取り組む課題 →
a - 上海の記録映画を紹介するページ抜粋によると、黄浦江に浮かんでいるのは何か。
b - 上海の記録映画を紹介するページ抜粋の最後の文の後に、続きを書け。

ページ抜粋 →
══════════
映画 支那事変後方記録 上海 (1938)

  1937年10月頃の上海市街。第二次上海事変の後である。砲撃のため建物の屋根が無くなっている。戦闘が行われたのは支那街と日本人街で租界は無傷のようだ。

黄浦江に浮かんでいる米国の軍艦、共同租界が映し出される。ガーデンブリッジ、ブロードウェイマンション、アスターハウスホテル、ソビエト領事館、日本領事館が見える。英国租界も以前と変わりない様子を見せる。

  支那街は反日勢力が多く至る所に落書きがある。日本人街では小学生が登校している。日本の軍人が警備に当たっている。児童数は激減している。建物には迫撃砲と空襲による被害が見られる。
══════════
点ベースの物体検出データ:
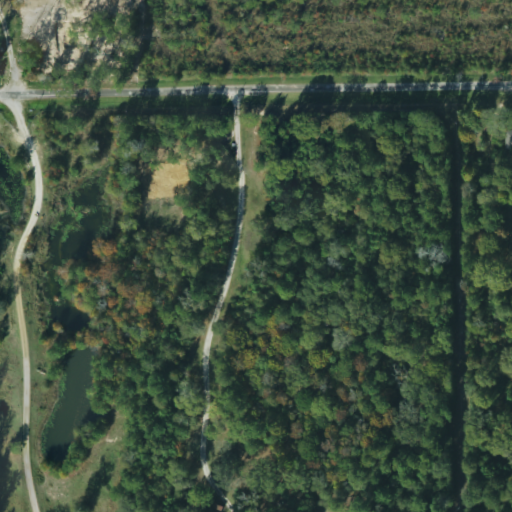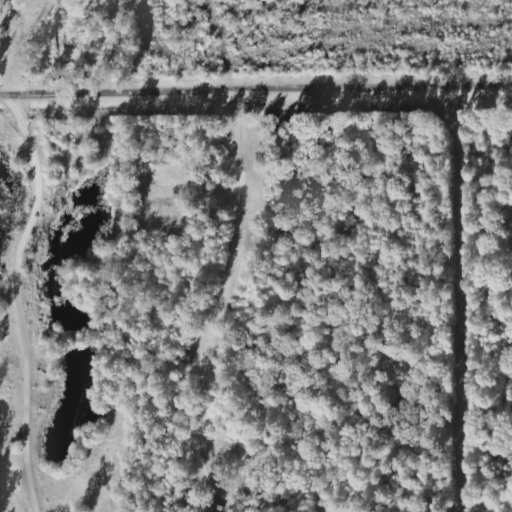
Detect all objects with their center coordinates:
road: (256, 98)
building: (508, 138)
road: (32, 252)
road: (229, 308)
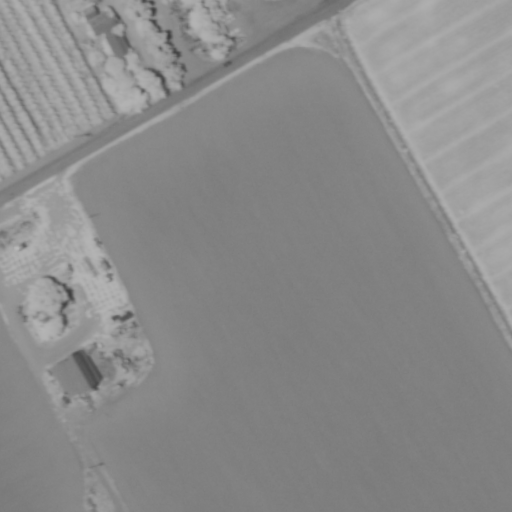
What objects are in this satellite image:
road: (114, 1)
building: (87, 14)
building: (107, 35)
road: (170, 99)
crop: (256, 256)
road: (85, 309)
building: (36, 328)
building: (74, 376)
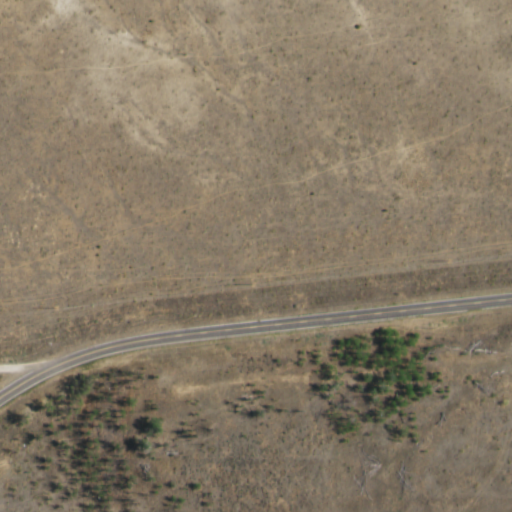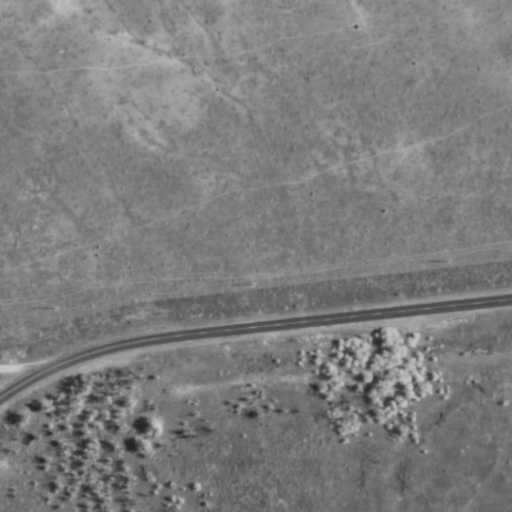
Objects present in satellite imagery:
road: (250, 337)
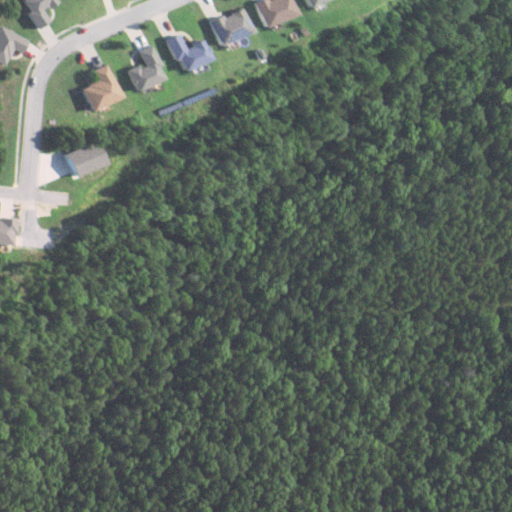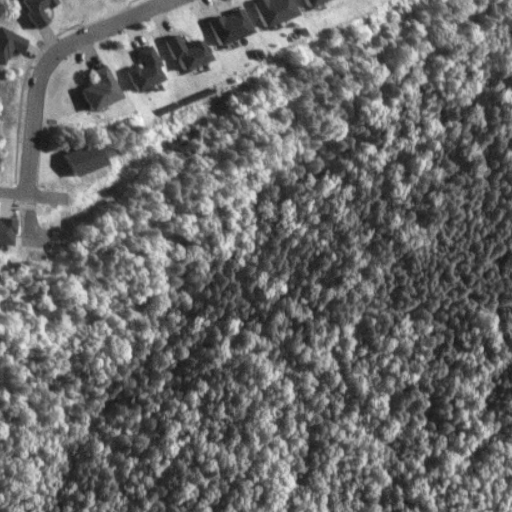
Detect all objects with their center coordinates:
building: (307, 3)
building: (37, 10)
building: (269, 11)
building: (226, 28)
building: (10, 44)
building: (183, 53)
road: (49, 57)
building: (142, 71)
building: (98, 89)
building: (81, 159)
building: (5, 232)
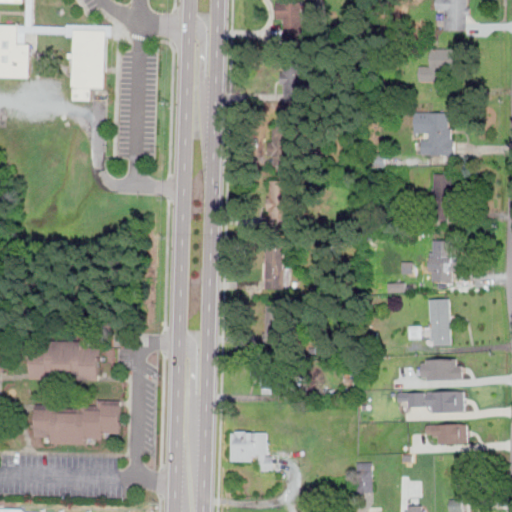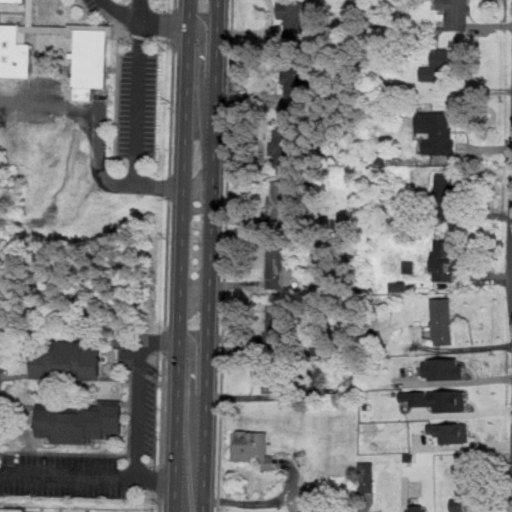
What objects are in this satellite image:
building: (16, 0)
parking lot: (138, 1)
road: (139, 10)
road: (21, 11)
building: (457, 13)
building: (457, 14)
building: (295, 18)
building: (296, 19)
road: (143, 21)
road: (125, 32)
building: (15, 50)
building: (13, 52)
building: (90, 59)
building: (87, 60)
building: (442, 63)
building: (443, 63)
road: (117, 64)
road: (110, 68)
building: (296, 79)
building: (298, 83)
building: (379, 100)
parking lot: (136, 103)
road: (137, 103)
road: (97, 127)
building: (436, 132)
building: (438, 132)
building: (284, 144)
building: (282, 146)
building: (378, 158)
building: (379, 159)
building: (445, 195)
building: (445, 196)
building: (283, 203)
building: (284, 206)
road: (169, 255)
road: (183, 255)
road: (210, 256)
road: (230, 256)
building: (443, 259)
building: (445, 260)
building: (277, 265)
building: (410, 266)
building: (277, 267)
building: (405, 269)
building: (398, 286)
building: (413, 287)
building: (442, 320)
building: (278, 324)
building: (277, 325)
building: (372, 339)
building: (65, 357)
building: (65, 360)
building: (1, 362)
building: (443, 368)
building: (443, 369)
building: (1, 374)
building: (64, 374)
building: (268, 374)
building: (271, 376)
road: (139, 390)
building: (417, 398)
building: (438, 399)
building: (448, 400)
building: (78, 406)
road: (193, 406)
building: (79, 421)
building: (77, 423)
building: (450, 432)
building: (452, 432)
building: (253, 447)
building: (253, 447)
road: (89, 474)
building: (365, 476)
building: (366, 479)
road: (185, 496)
road: (252, 500)
building: (457, 504)
building: (458, 505)
building: (417, 508)
building: (12, 509)
building: (417, 509)
building: (11, 510)
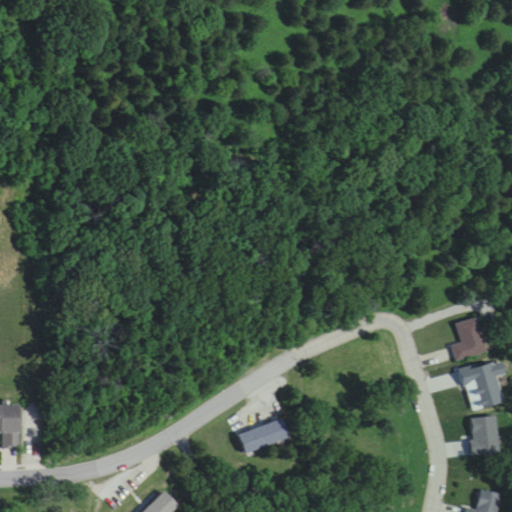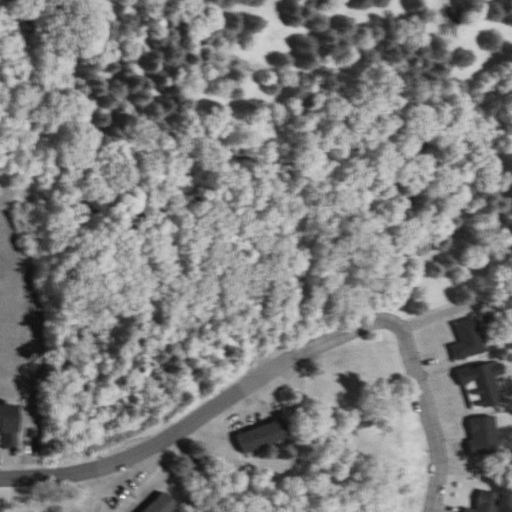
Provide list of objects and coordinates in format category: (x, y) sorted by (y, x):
building: (468, 341)
road: (306, 350)
building: (9, 427)
building: (264, 435)
road: (18, 475)
building: (485, 502)
building: (162, 504)
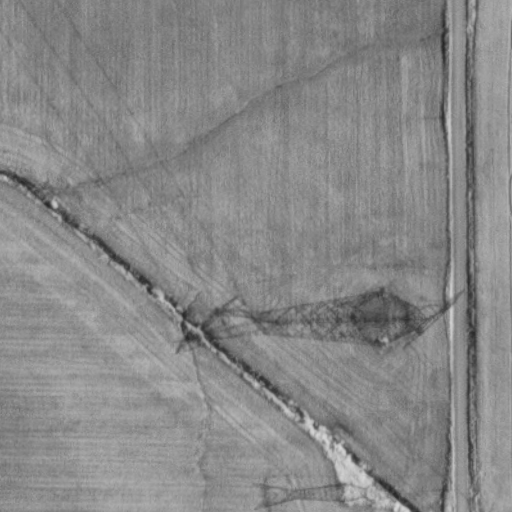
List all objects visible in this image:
road: (457, 255)
power tower: (384, 320)
power tower: (340, 495)
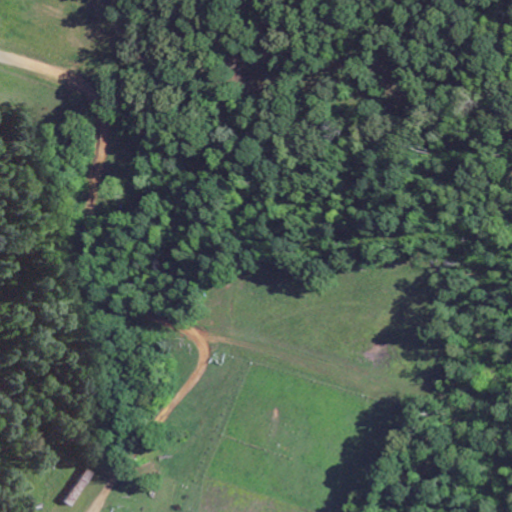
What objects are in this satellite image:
road: (47, 71)
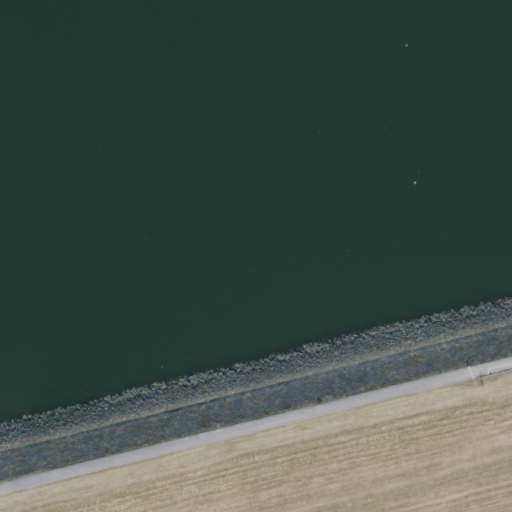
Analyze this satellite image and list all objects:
road: (256, 424)
dam: (291, 430)
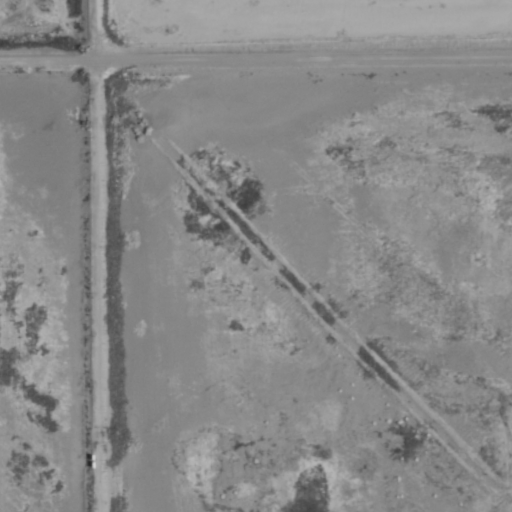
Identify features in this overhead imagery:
wastewater plant: (256, 256)
wastewater plant: (311, 296)
wastewater plant: (28, 300)
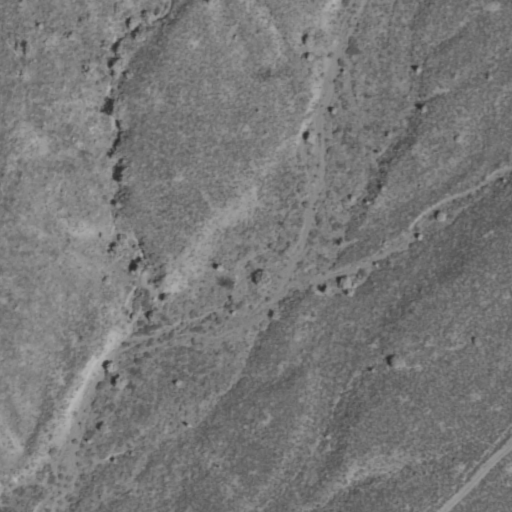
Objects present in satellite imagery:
road: (474, 476)
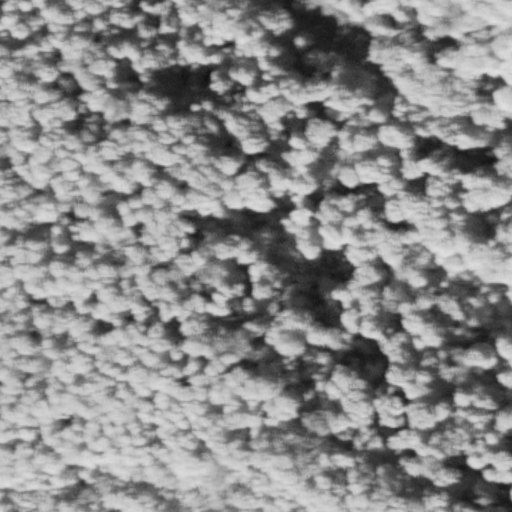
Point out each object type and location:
road: (266, 109)
road: (177, 249)
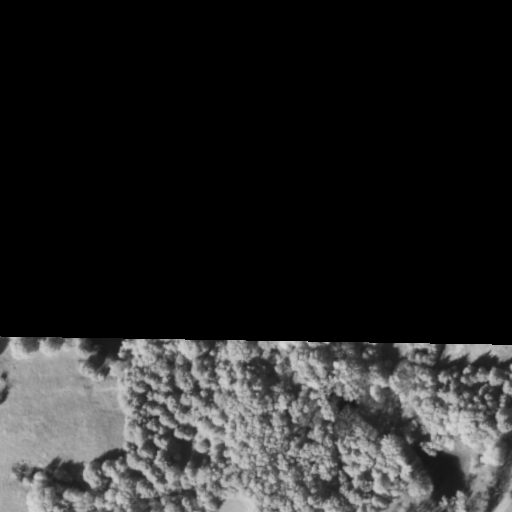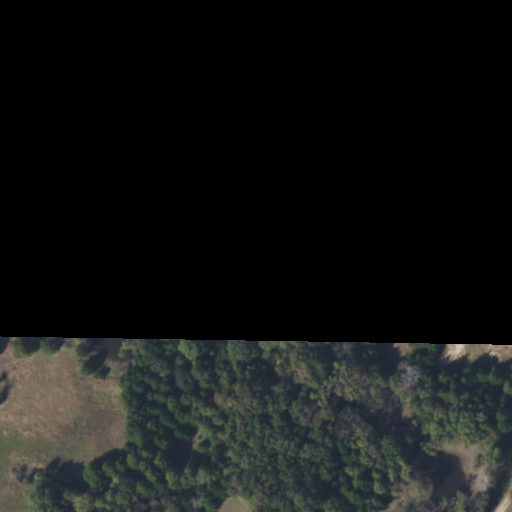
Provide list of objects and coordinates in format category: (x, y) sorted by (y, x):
road: (255, 160)
road: (387, 296)
road: (503, 314)
road: (255, 505)
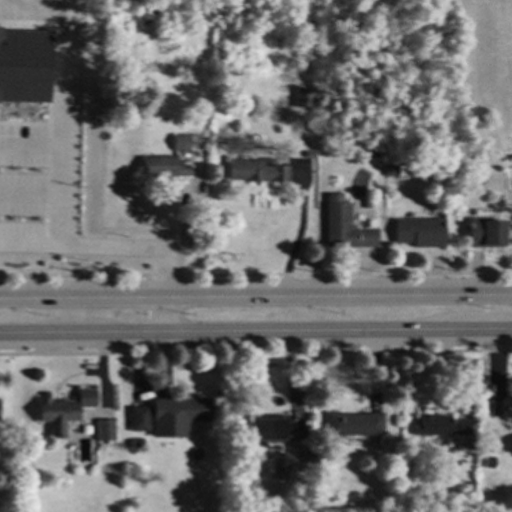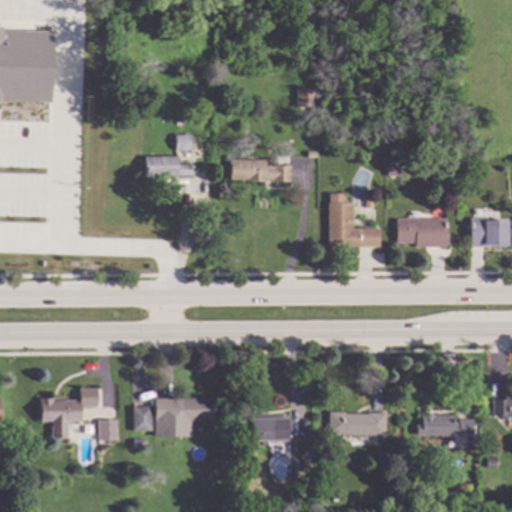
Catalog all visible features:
building: (163, 23)
building: (310, 24)
building: (24, 66)
building: (304, 97)
building: (302, 98)
building: (7, 106)
road: (57, 118)
building: (179, 143)
building: (180, 143)
building: (371, 154)
building: (309, 156)
building: (162, 167)
building: (161, 169)
building: (254, 171)
building: (256, 171)
building: (390, 172)
building: (342, 226)
building: (343, 226)
building: (418, 232)
building: (419, 233)
building: (485, 233)
building: (485, 234)
road: (102, 246)
road: (256, 293)
road: (168, 315)
road: (256, 334)
building: (500, 407)
building: (501, 407)
building: (63, 410)
building: (185, 410)
building: (63, 411)
building: (177, 416)
building: (139, 417)
building: (138, 418)
building: (354, 423)
building: (353, 424)
building: (441, 425)
building: (268, 426)
building: (441, 427)
building: (104, 429)
building: (267, 429)
building: (103, 430)
building: (136, 442)
building: (303, 455)
building: (319, 459)
building: (489, 462)
building: (443, 501)
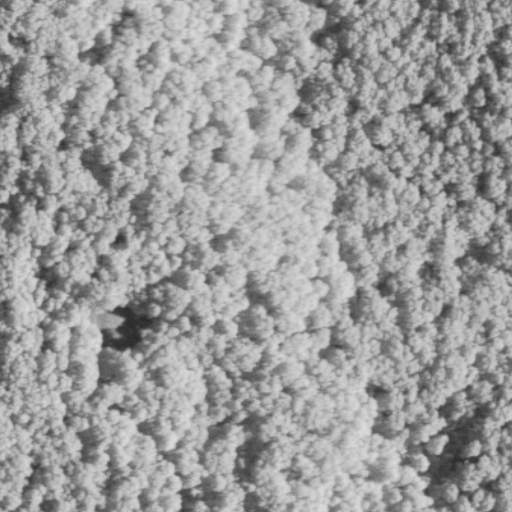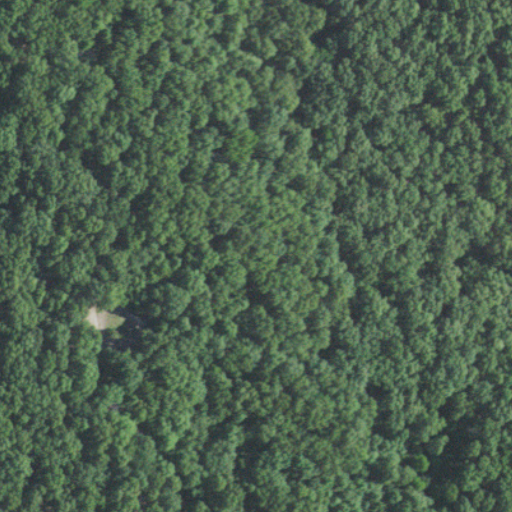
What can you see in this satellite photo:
road: (140, 250)
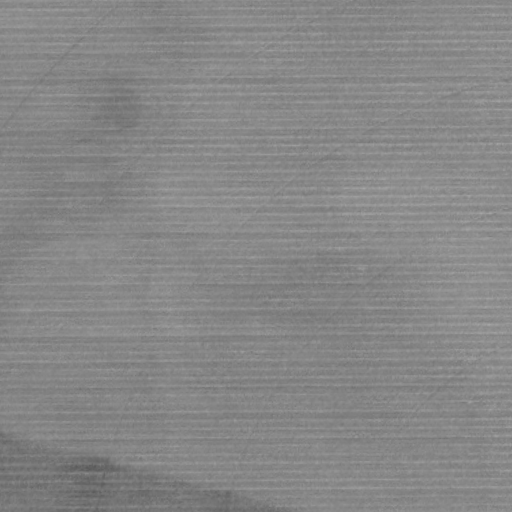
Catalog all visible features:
crop: (256, 256)
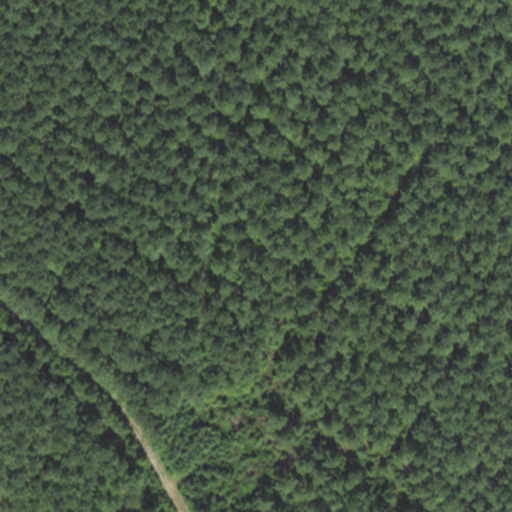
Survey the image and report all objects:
road: (101, 394)
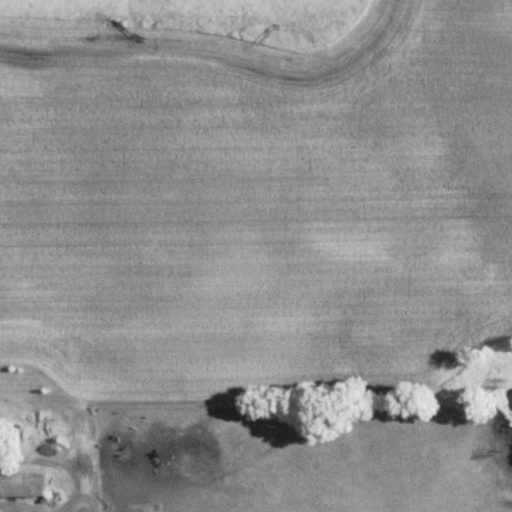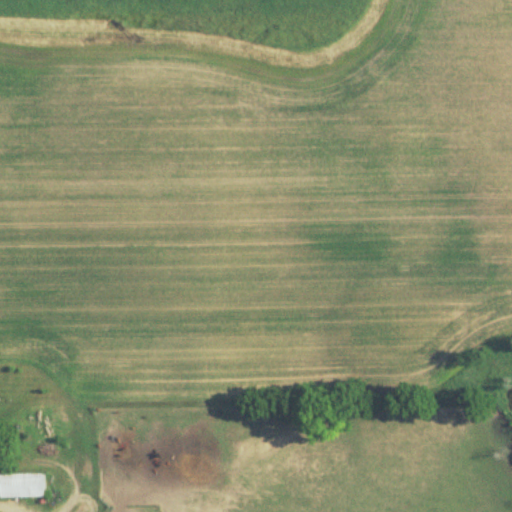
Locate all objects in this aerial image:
building: (23, 485)
road: (11, 506)
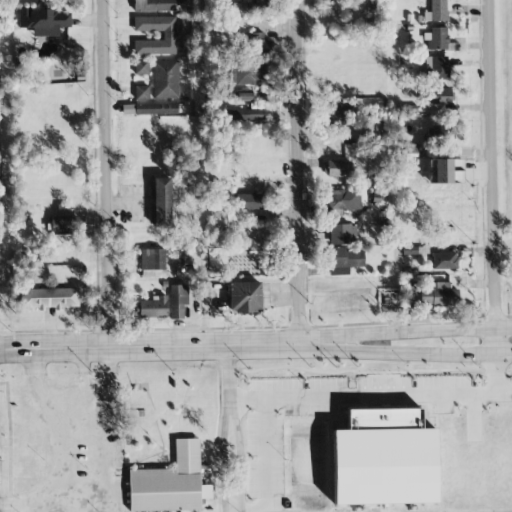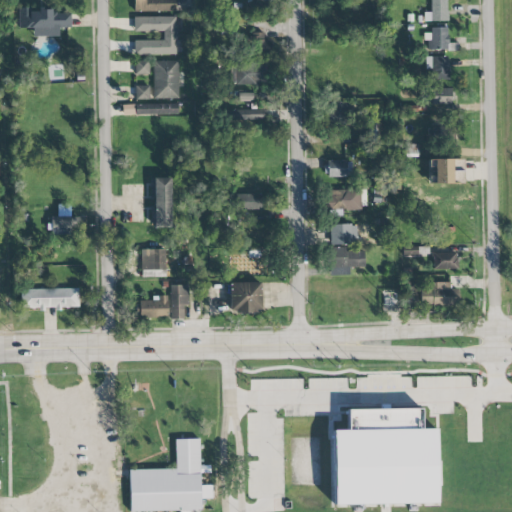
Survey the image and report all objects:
building: (153, 5)
building: (253, 7)
building: (436, 11)
building: (43, 21)
building: (229, 24)
building: (155, 35)
building: (437, 40)
building: (259, 47)
building: (141, 67)
building: (436, 68)
building: (247, 73)
building: (164, 79)
building: (142, 92)
building: (244, 96)
building: (440, 96)
building: (150, 109)
building: (338, 112)
building: (244, 114)
building: (338, 168)
road: (297, 169)
building: (447, 171)
road: (107, 172)
road: (494, 177)
building: (344, 200)
building: (249, 201)
building: (160, 202)
building: (63, 224)
building: (342, 234)
building: (444, 260)
building: (345, 261)
building: (152, 262)
building: (439, 295)
building: (244, 297)
building: (49, 298)
building: (178, 301)
building: (153, 308)
road: (429, 331)
road: (287, 338)
road: (113, 343)
road: (428, 354)
road: (82, 374)
road: (381, 396)
road: (50, 401)
road: (225, 425)
road: (239, 456)
building: (384, 458)
road: (265, 467)
road: (108, 474)
building: (169, 483)
road: (103, 507)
══════════
解答一覧 →
a - 米国の軍艦。

b -
中国軍捕虜が映し出される。整列し元気そうである。食事風景が映し出される。軍の病院、のどかな兵舎の風景が映し出される。戦車の洗車をしている。海軍特別陸戦隊の本拠地は10名の戦死者を出したがほぼ無傷で残っている。11月5日海軍が杭州湾上陸に成功したという発表があった。航空部隊の南京空襲の談話がある。無錫の偵察と爆撃の報告がある。

  鹿児島の連隊がおはら節を歌う。此の後前線へ出陣した。南京攻略だろうか。病院船が内地へ向かう。入れ違いに日本人を乗せた船が入ってくる。内地から戻ってきたのだ。日本人街がだんだん賑やかになる。支那街も水道が復旧する。やはり人が多い。日本軍が米を配給している。上海郊外の日の丸村。日本の軍人と中国の子供が笑顔で交流している。確かに治安は良くなったようだが彼らが心から喜んでいるかどうかはこれでは分からない。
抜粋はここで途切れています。